The pooling layer is responsible for performing a series of pooling operations (typically, max-pooling) on an image. It takes in an image tensor as an input and outputs a tensor after applying the specified pooling operation.

The main objectives of a pooling layer in a CNN can be summarized as:

• To reduce the computational cost: A pooling layer reduces the size of image tensor, therefore, reducing the number of parameters and computations required in the network.
• To make the network more generic: Pooling helps the network to be more generic because it effectively combines several pixel values into a single one (max-pooling or average pooling). This decreases the chances of the network being biased towards particular pixels (over-fitting).

The Fully Connected Layers

The fully connected layer is responsible for taking in a flattened image vector (1-D image tensor) as an input and finding a probability score for each label in the training dataset. The fully connected layer will not be discussed in detail in this chapter since this comes off from the knowledge of the previous course Dense Neural Network Theoretical Course.

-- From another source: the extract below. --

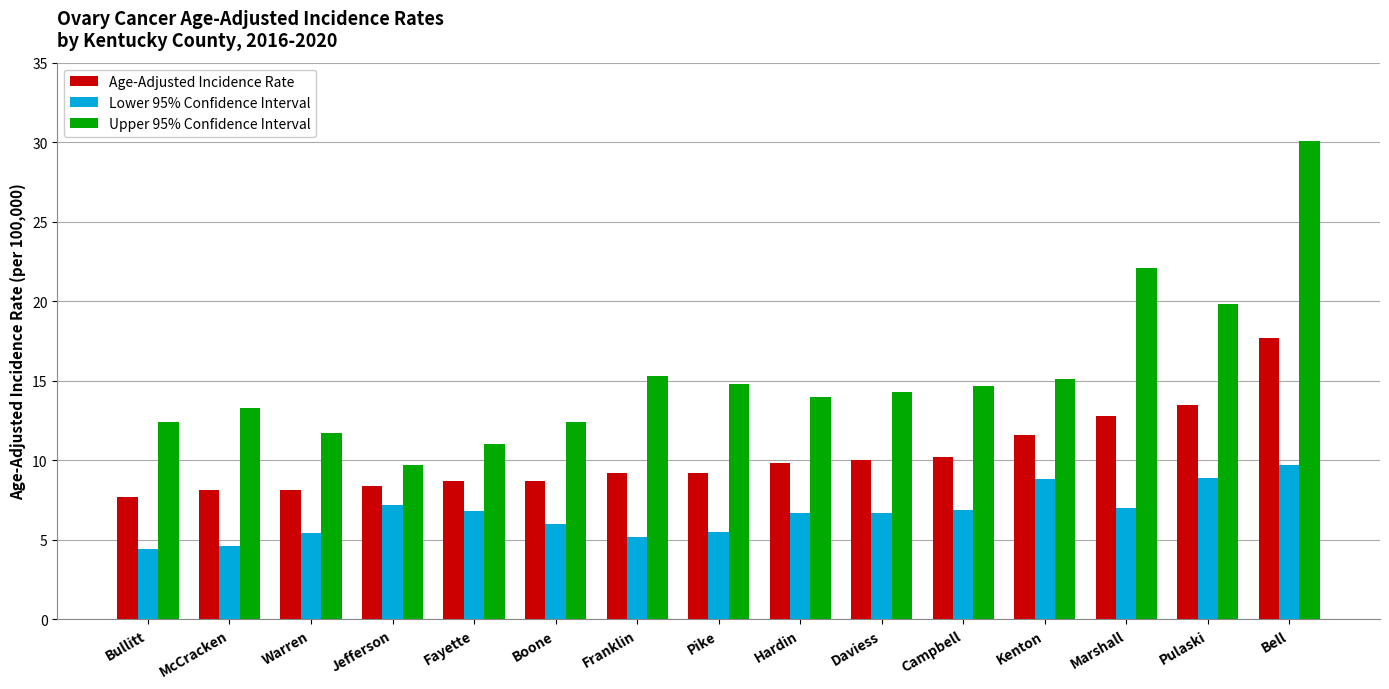

What is the approximate value of Lower 95% Confidence Interval at Jefferson?

7.2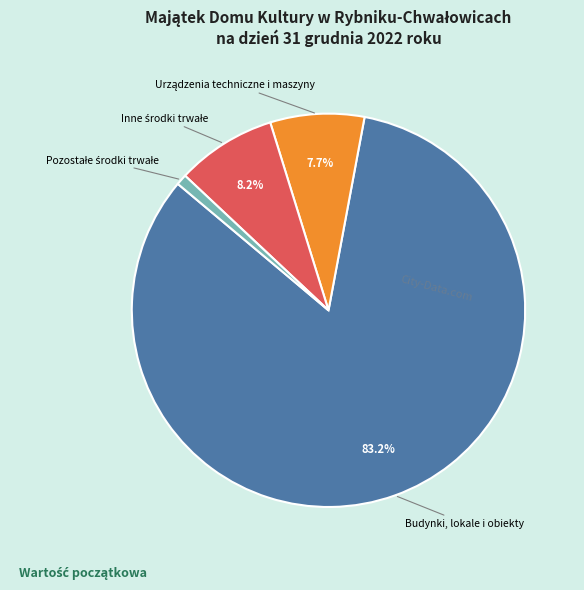

How many slices are in this pie chart?

4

This whole architecture makes up a Convolutional Neural Network. The first two layers (convolution and pooling) are responsible for feature extraction from the images so both are also collectively referred to as Feature Extracting Layers, whereas the last fully connected layer is responsible for classifying the image per the task at hand, so also called the Classification Layer.

In a CNN, the convolutional layer and the padding layer can be repeated multiple times before joining at the end with the fully connected layer. Thus, the combination of the convolutional and pooling layer is looked at as a single hidden layer and there can be multiple hidden layers in a CNN.